I have to come up with the recurrence for the quaternary search algorithm.

My initial thought is $T(n)=4T(\frac{n}{4})+c$ because the algorithm examines all four subproblems, and each is one quarter the size of the entire array. But this can't be right because that yields a complexity of $O(n)$. I looked on Google and the complexity of quaternary searches are supposed to be $\log_4n$, but I don't know what the recurrence would be to get me that complexity.

Any help would be greatly appreciated. Thanks!

Answer 1

Your recurrence is wrong, which is why you get the wrong answer. I suspect that the reason your recurrence is wrong is that you don't quite understand the algorithm. Try mimicking your reasoning on binary search until you successfully get the correct running time in that case.

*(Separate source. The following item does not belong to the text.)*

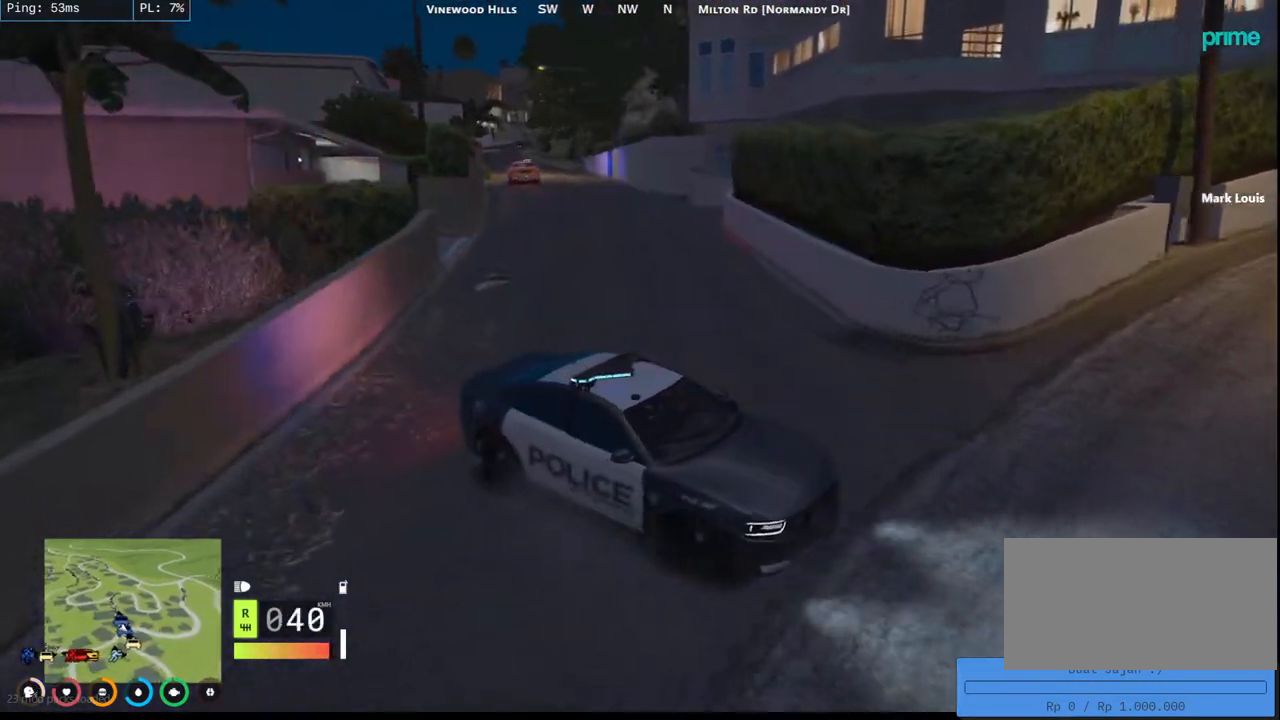
{"keys": [], "mouse": [], "events": [[217, "w", "down"], [267, "d", "up"], [317, "a", "down"], [434, "w", "up"], [467, "a", "up"]]}
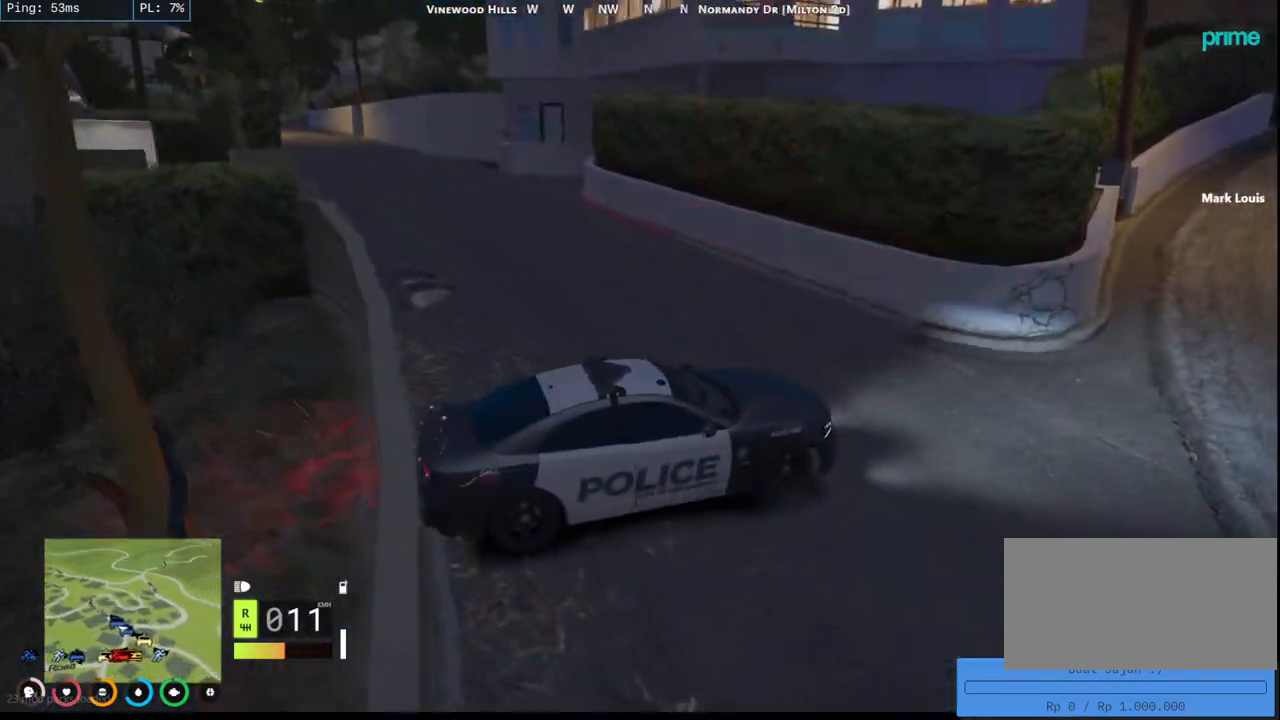
{"keys": ["a", "s", "w"], "mouse": [], "events": [[67, "s", "down"], [234, "s", "up"], [450, "s", "down"], [450, "w", "down"], [500, "a", "down"]]}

Moreover, as mentioned in the comments, the running time (assuming constant-time comparisons and the RAM machine model) is $\Theta(\log n)$, but cannot get more accurate than that. To get $\log_4 n$ you need to count something more specific, such as the number of comparisons performed by the algorithm.

Answer 2

The correct recursion formula is $T(n) = T(\frac{n}{4}) + c$, which yields $O(lgn)$. Because the base is 4 here, for quaternary searches it becomes $O(log_4n)$.